Bauer, who had little in common with the Hague painters, sought to find a common standard abroad; and, despite the great difference, despite the eastern subjects amid which Bauer, the Hague man, prefers to move, despite the fact that he is more of a glorious imaginer than a mighty painter, we can look upon him as springing from the Hague school. For not only does he display Rembrandt's manner in his etchings, not only is the influence of Bosboom's drawings very evident in his work, but he has "seen" and reproduced the East after the manner of a painter of the Hague school, of one who has grown up under its masters.

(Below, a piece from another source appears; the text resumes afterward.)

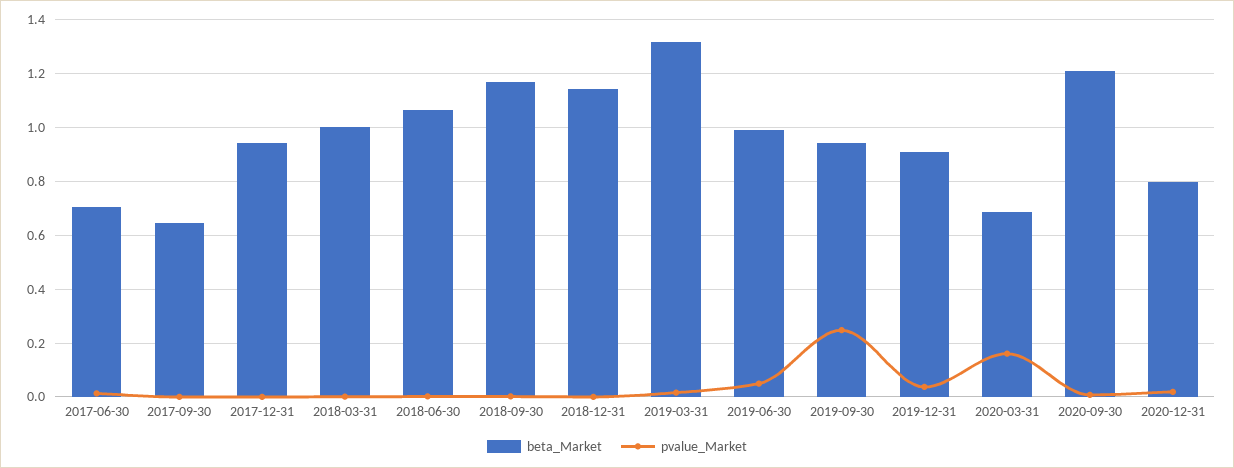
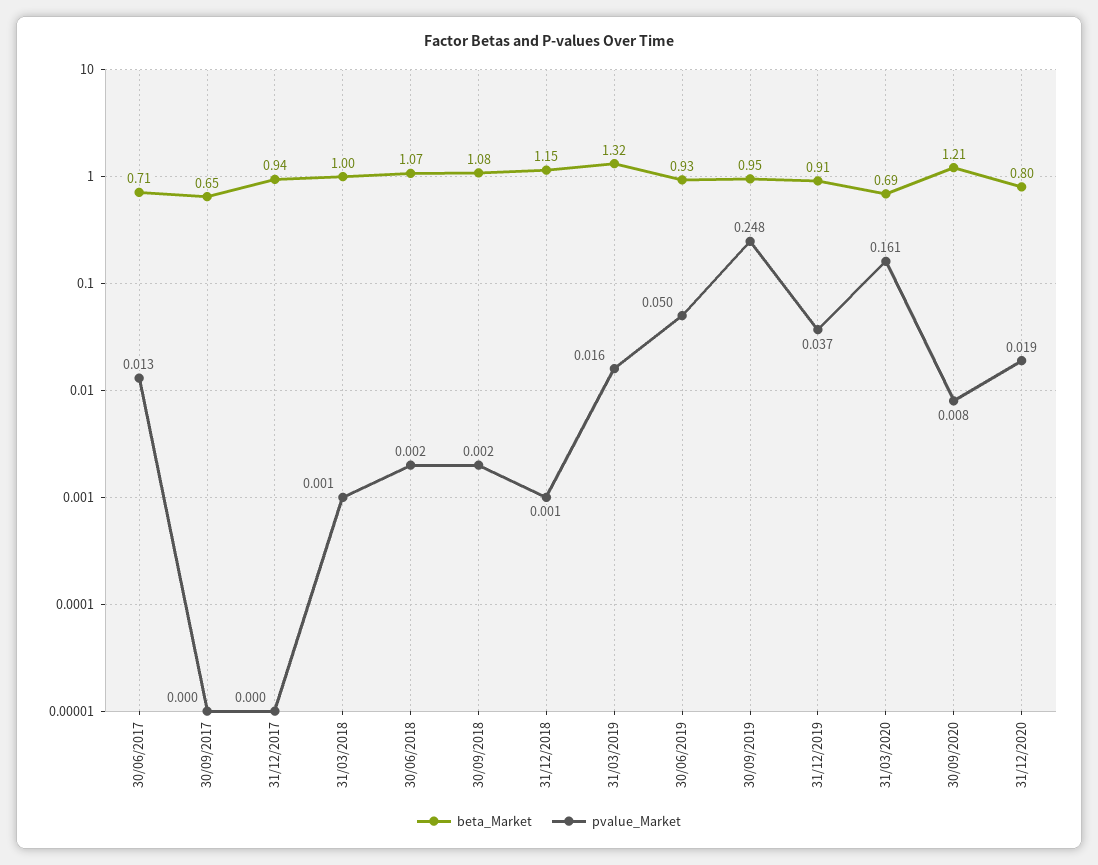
beta_Market, 2018-09-30: 1.175 -> 1.08
beta_Market, 2019-06-30: 1 -> 0.93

Certainly, no one can expect of an occidental that he should see the East with the fatalistic impassiveness reflected in the art of that region. Nor can one expect that every one who visits the East should contemplate it with the same eyes. In how many different ways has not our simple, methodical Holland been viewed by foreigners? I have heard of travellers who have disliked Egypt because the Sahara does not differ greatly in appearance from our dunes, while the dust provides an equivalent for the atmosphere of our country; whereas others will never cease dilating upon the glaring white of the sunlight on white walls, upon the light blue shadows under the motionless blue of the sky, a view which shows that not every one shares Bauer's acceptance of the East. It is true that to many northern natures the East is often a sentiment rather than a fact, a longing for mother earth, a craving for miracles, for the land of the Bible, a dream of Paradise. And, if we are convinced that all art proceeds rather from self-recognition, then it follows that intuitive natures are able to feel and see the East, without ever having been there. Delacroix for many years produced his scenes of the East, full of the colours which we associate with that world, from studies of the local colour brought home to him by a friend. And, while it is true that the dream is often fairer than the reality, yet there must also be artists, impressionable natures, who, going to the East full of expectations, but free from prejudices, have gazed upon the land with admiring eyes and returned overflowing with impressions.

I would include Bauer among the latter. It was about 1889 that he produced a swarm of etchings, studies, impressions, drawings, little paintings, a medley of bright green, hard pink, Indian yellow and Persian blue; scrawls of colour from which emerges a street, a troop of cavalry, a procession; or else an undecipherable harmony of grey-white, blue-white, rose-white, brilliant colours in subdued tones, whence arises Stamboul with its bright cupolas, like a flock of sheep rounding themselves against a pale copper sky; or, again, the caravans, biblical in their primeval surroundings, marching or halting, camels, riders, loads: one of them stands silhouetted against a town merged in twilight.

In later years, he saw Egypt: his realistic Sphinx dates from this time; it is faithfully drawn, spaciously observed. In 1896, he travelled through British India, delighting in the monumental character of the country, in the symbolism of the buildings, of the cities reflected in the Ganges. Bauer is said to have always dreamt of illustrating the Arabian Nights in their entirety. He could not do so in a livelier, more real, more fantastic way than he has already done in the colours which he makes us feel in his etchings.